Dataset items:
==*==

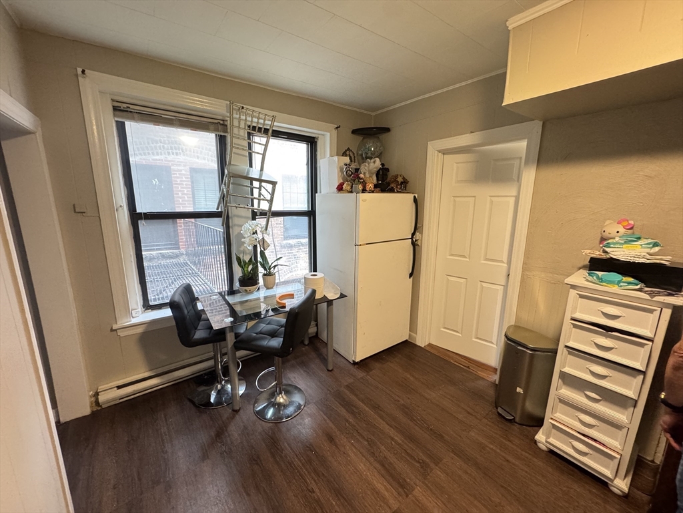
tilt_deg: -11.9
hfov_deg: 102.1
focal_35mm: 14
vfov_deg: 85.7
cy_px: 256
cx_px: 342
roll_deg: -0.5
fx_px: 276
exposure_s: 1/60
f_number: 2.2
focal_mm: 2.22
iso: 640
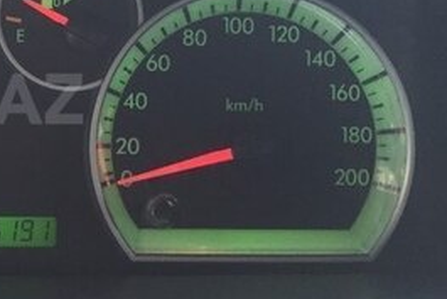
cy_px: 99
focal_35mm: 75
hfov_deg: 24.4
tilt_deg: -23.3
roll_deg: -3.5
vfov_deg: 18.2
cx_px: -89
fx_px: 932
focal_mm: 4.15
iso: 125
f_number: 2.2
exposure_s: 1/33
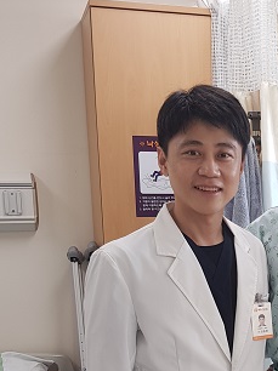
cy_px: 324
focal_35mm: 68
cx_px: 316
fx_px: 729
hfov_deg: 20.5
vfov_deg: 27.7
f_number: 1.7
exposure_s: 1/60
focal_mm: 4.3
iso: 50
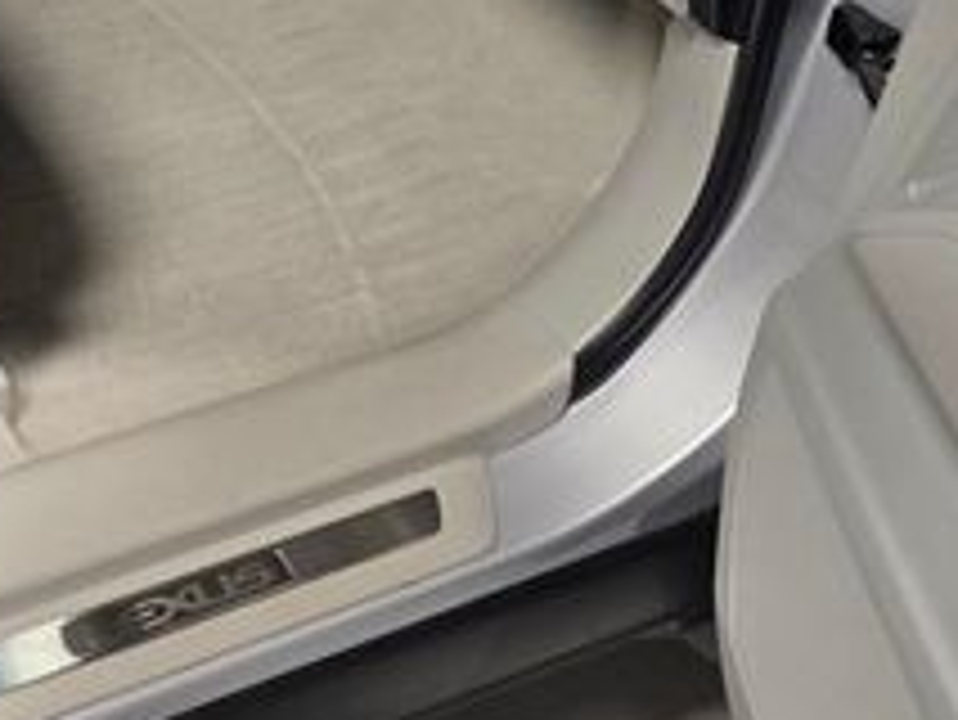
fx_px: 1911
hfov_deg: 26.2
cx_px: -67
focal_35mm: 69
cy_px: -333
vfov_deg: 19.0
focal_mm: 6.3
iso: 200
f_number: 1.7
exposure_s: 1/120
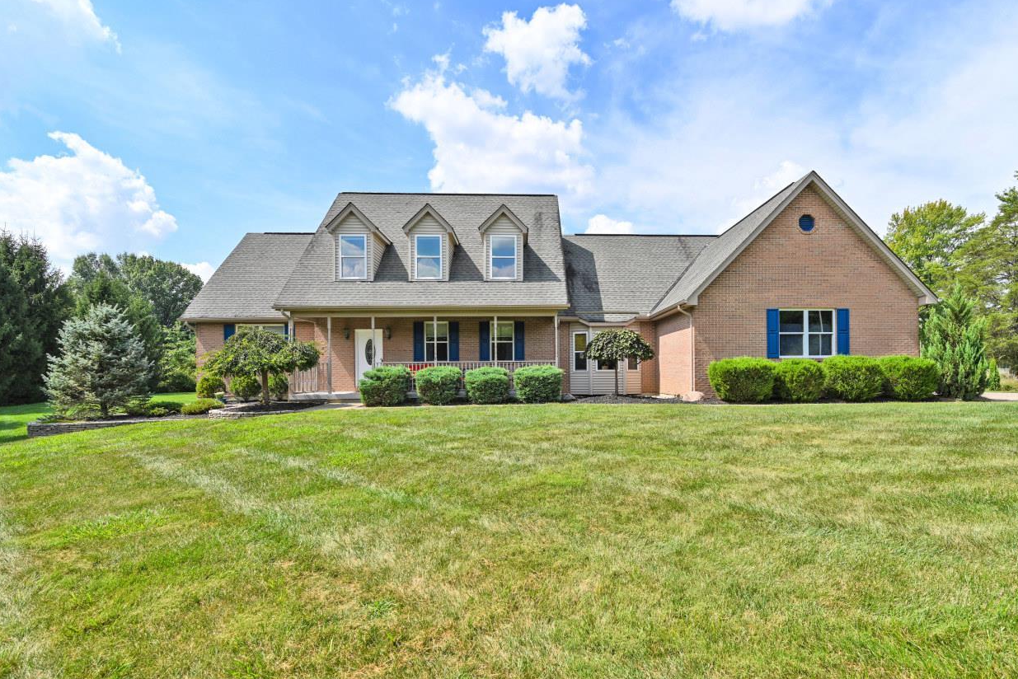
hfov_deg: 93.1
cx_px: 550
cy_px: 368
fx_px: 481
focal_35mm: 17
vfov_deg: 70.3
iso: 100
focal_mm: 14
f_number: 7.1
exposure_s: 1/400
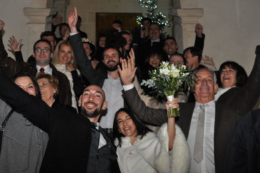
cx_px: 119
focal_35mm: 53
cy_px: 90
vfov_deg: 25.5
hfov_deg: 37.5
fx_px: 382
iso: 800
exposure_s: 1/60
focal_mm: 30
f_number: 4.2
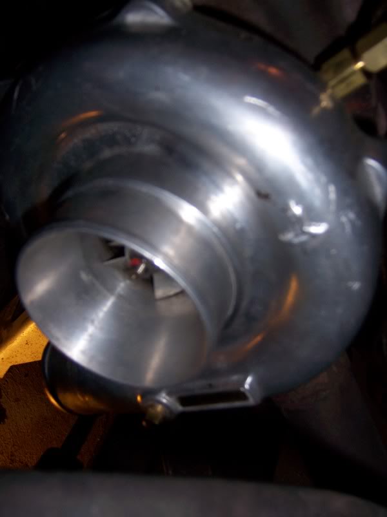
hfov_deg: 39.7
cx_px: 194
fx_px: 537
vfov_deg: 51.4
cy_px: 258
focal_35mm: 36
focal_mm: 6.2
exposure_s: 1/60
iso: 125
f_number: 2.8
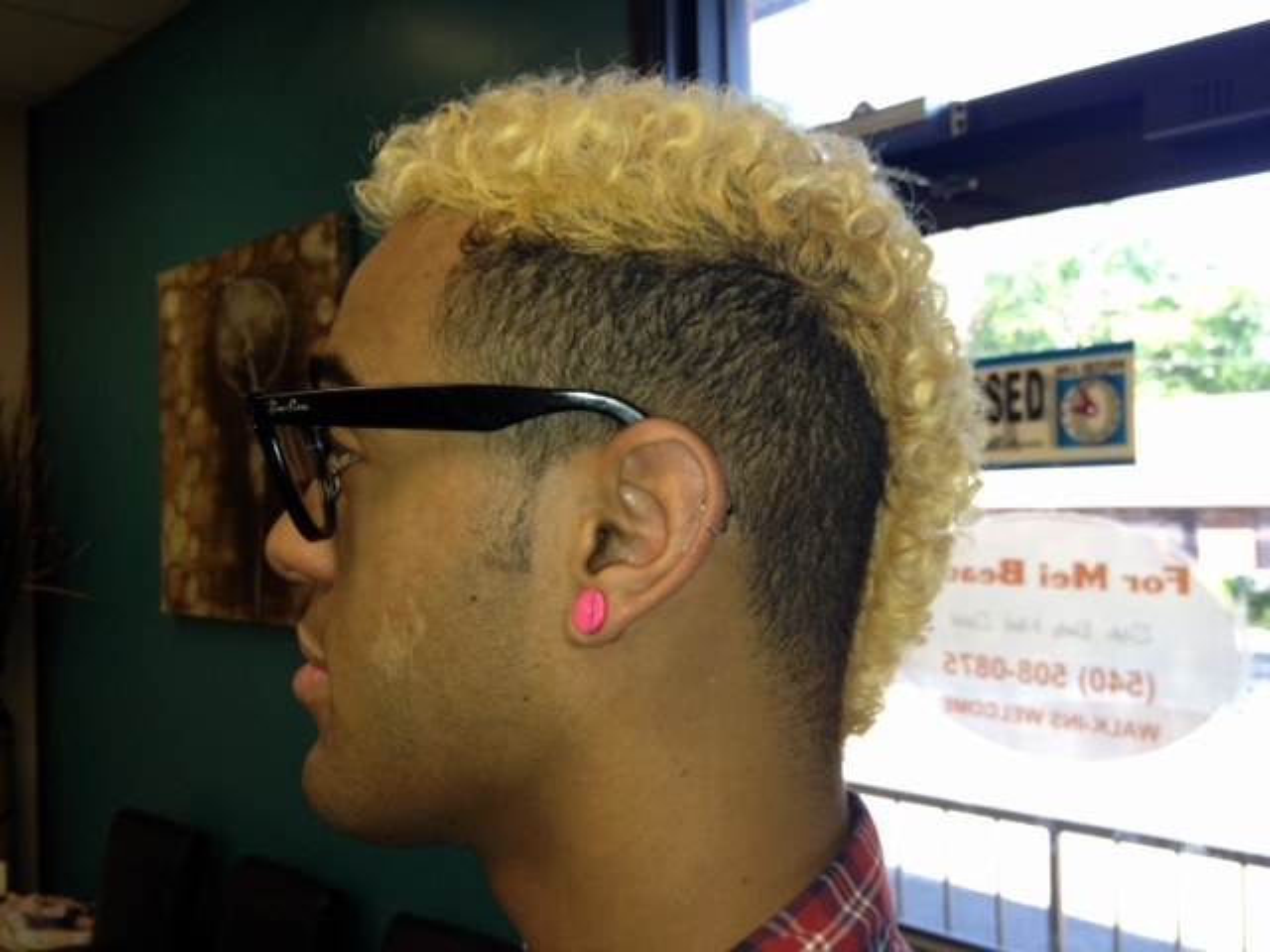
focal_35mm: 35
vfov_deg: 40.7
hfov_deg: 52.6
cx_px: 635
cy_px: 476
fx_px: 1284
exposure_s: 1/25
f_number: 2.4
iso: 64
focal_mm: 4.28
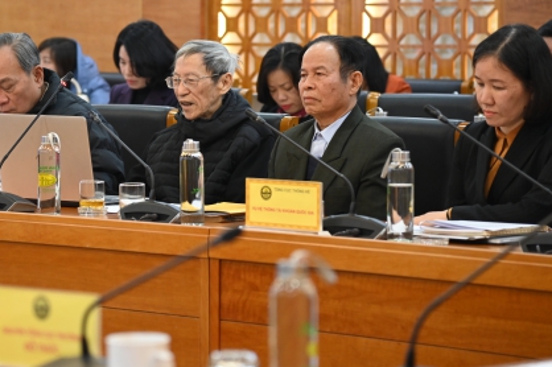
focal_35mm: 172
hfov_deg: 11.9
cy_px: 114
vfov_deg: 8.0
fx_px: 2635
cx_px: 163
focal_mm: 120
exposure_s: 1/125
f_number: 4
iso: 2500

==*==

Aim of the exercise. From the first line to the last, set down the records above exactly and skip the pictures.

Task output.
tilt_deg: -11.9
hfov_deg: 102.1
focal_35mm: 14
vfov_deg: 85.7
cy_px: 256
cx_px: 342
roll_deg: -0.5
fx_px: 276
exposure_s: 1/60
f_number: 2.2
focal_mm: 2.22
iso: 640
cy_px: 99
focal_35mm: 75
hfov_deg: 24.4
tilt_deg: -23.3
roll_deg: -3.5
vfov_deg: 18.2
cx_px: -89
fx_px: 932
focal_mm: 4.15
iso: 125
f_number: 2.2
exposure_s: 1/33
cy_px: 324
focal_35mm: 68
cx_px: 316
fx_px: 729
hfov_deg: 20.5
vfov_deg: 27.7
f_number: 1.7
exposure_s: 1/60
focal_mm: 4.3
iso: 50
fx_px: 1911
hfov_deg: 26.2
cx_px: -67
focal_35mm: 69
cy_px: -333
vfov_deg: 19.0
focal_mm: 6.3
iso: 200
f_number: 1.7
exposure_s: 1/120
hfov_deg: 93.1
cx_px: 550
cy_px: 368
fx_px: 481
focal_35mm: 17
vfov_deg: 70.3
iso: 100
focal_mm: 14
f_number: 7.1
exposure_s: 1/400
cx_px: 119
focal_35mm: 53
cy_px: 90
vfov_deg: 25.5
hfov_deg: 37.5
fx_px: 382
iso: 800
exposure_s: 1/60
focal_mm: 30
f_number: 4.2
hfov_deg: 39.7
cx_px: 194
fx_px: 537
vfov_deg: 51.4
cy_px: 258
focal_35mm: 36
focal_mm: 6.2
exposure_s: 1/60
iso: 125
f_number: 2.8
focal_35mm: 35
vfov_deg: 40.7
hfov_deg: 52.6
cx_px: 635
cy_px: 476
fx_px: 1284
exposure_s: 1/25
f_number: 2.4
iso: 64
focal_mm: 4.28
focal_35mm: 172
hfov_deg: 11.9
cy_px: 114
vfov_deg: 8.0
fx_px: 2635
cx_px: 163
focal_mm: 120
exposure_s: 1/125
f_number: 4
iso: 2500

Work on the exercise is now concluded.